The primary reason I love Seeking Alpha as a platform is that it allows the truth to get in the way of a good story. Last Monday the oil news headlines were dominated with stories about Saudi Arabia increasing production. Discussions around Saudi Arabia being scared about the end of oil have resurfaced as well as their desire to destroy U.S. shale. While there are slivers of truth to all this, the real story is much more simple, obvious, and boring.
Ignore the hype
Modern news has become about generating clicks. Clicks are like ratings and generate money through advertising. This is not a bad thing per se; most of us on this site are capitalists and understand that news is a business like any other and needs to make a profit. However the desire for clicks like the desire for ratings encourages misleading headlines. If you couple that with our increasingly short attention spans you can see how many people quickly become uninformed on a topic. For investors in oil ETFs like the United States Oil Fund (NYSEARCA:USO) this can mean selling pressure as uninformed traders read the headlines, sell and ask questions later. Luckily you are reading Seeking Alpha and not one of those other sites.
For those that read beyond the headlines in last weeks news about the Kingdom of Saudi Arabia (KSA) increasing production, you would have seen three key points that were being made:
- KSA needs to increase production to meet internal summer demand
- KSA is looking to acquire production overseas to increase revenue
- KSA needs to add some production to offset existing field decline
Note: For simplicity I use KSA and Saudi Aramco interchangeably in this article.
Saudi Arabia's plans
While I'll be the first to tell you to not believe anything that is said by an oil producer publicly, there are some things that Saudi Arabia has said that I believe to be true:
- They don't want billions of barrels of their oil to remain in the ground when oil demand drops off some time in the future
- Market share is very important
- Share will be taken from high-cost producers
- KSA does not intend to flood the oil market
I don't believe that KSA:
- Is happy with the current price of oil
- Can survive for a long, long time with the current prices
- Will pump at any cost to destroy their enemies
- Can transition their economy away from oil as fast as they say
The real motives of Saudi Arabia
Often the solution to a complex problem is simple and obvious, but people are too busy looking for a complex answer that they miss it.
Here it is:
Saudi Arabia does not want market share to go to high cost producers.
To understand why this is so simple, you need to understand that the price of oil should match the cost of the marginal barrel in a balanced market. The marginal barrel is the cost to produce just one more barrel than the current total being produced.
In 2012 (and earlier), the marginal cost was very high for a number of reasons but mainly that world demand was not being met by supply. Because the price was so high it made sense to look for oil deep under the sea or in places with little oil infrastructure like North Dakota (the Bakken specifically). Saudi Arabia likely never thought that the U.S. could produce so much oil and made a strategic error by leaving the price high for so long without adding production. It wasn't as simple as I make it sound as the oil markets are complex, but my key premise is that they and other OPEC nations are not looking to repeat this mistake.

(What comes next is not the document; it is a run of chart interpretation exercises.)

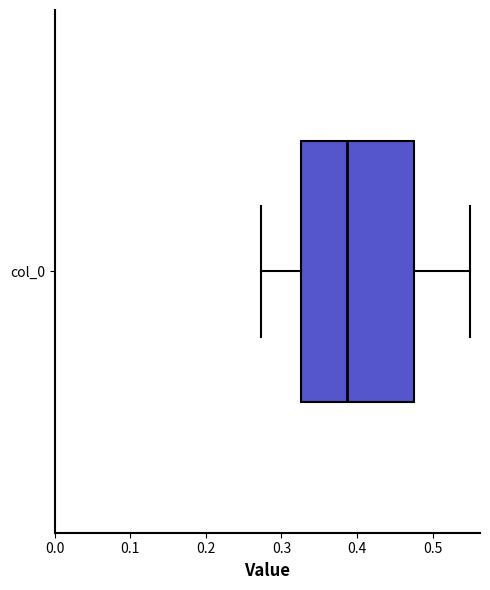

Transcribe this box plot: give where the median line is, the range the box spans, and where the two whiskers end, as read against the x-axis. The values are not printed on the chart, so give them approximately, as read against the axis.

median 0.39, box 0.33 to 0.48, whiskers 0.27 to 0.55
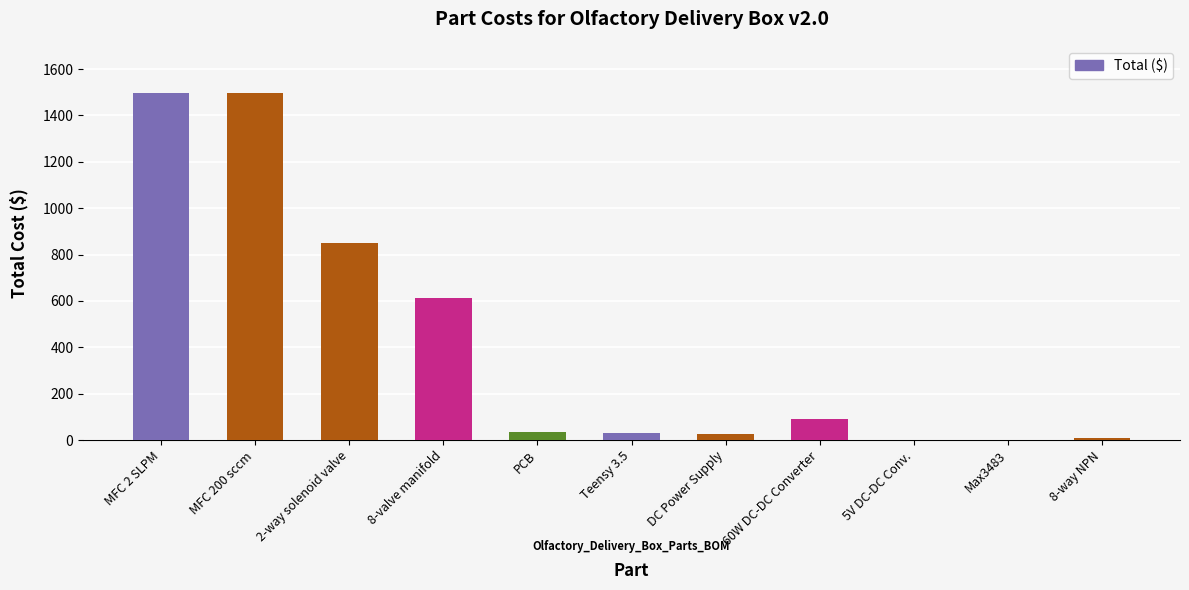

What is the change in value from 8-valve manifold to 8-way NPN?

-603.0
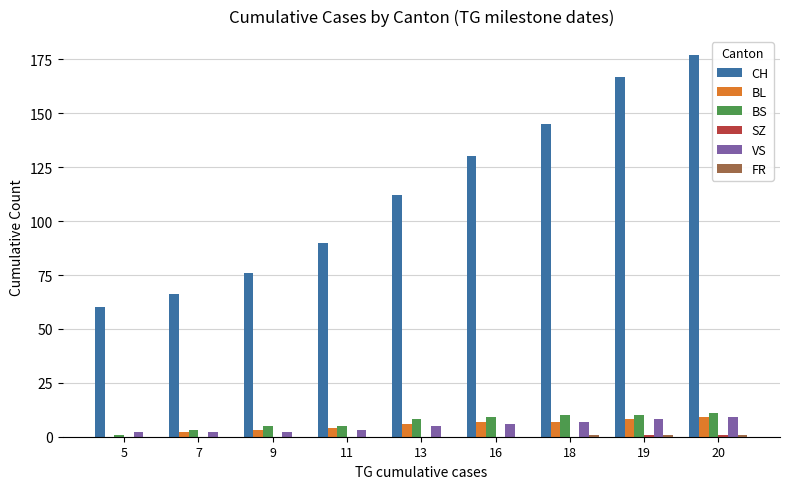

What is the maximum value shown in the chart?

177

Saudi Arabia wants to be the one providing those high-margin barrels in the future when the price goes higher.
Many have made the mistake of assuming that Saudi Arabia wants to keep oil at $30 or $40. This is not the case as this price is certain economic death for them. Saudi Arabia just wants to avoid oil going so high that we see another Bakken happen somewhere in the world. It's just that simple.
Saudi Arabia is not trying to keep the price of oil down by flooding the market in a bloody war of market share. All the talk about Saudi Arabia not wanting to keep barrels in the ground relates to the fact that if there is good money to be made in oil, Saudi Arabia has the fattest margins and want those future sales. They do not want to see other countries experiment with shale, nor do they want the supermajors drilling in the Arctic for something they can supply at a much greater profit margin.
It's simply not an interesting story, but I believe it to be the truth.
Disclosure: I/we have no positions in any stocks mentioned, and no plans to initiate any positions within the next 72 hours.
I wrote this article myself, and it expresses my own opinions. I am not receiving compensation for it (other than from Seeking Alpha). I have no business relationship with any company whose stock is mentioned in this article.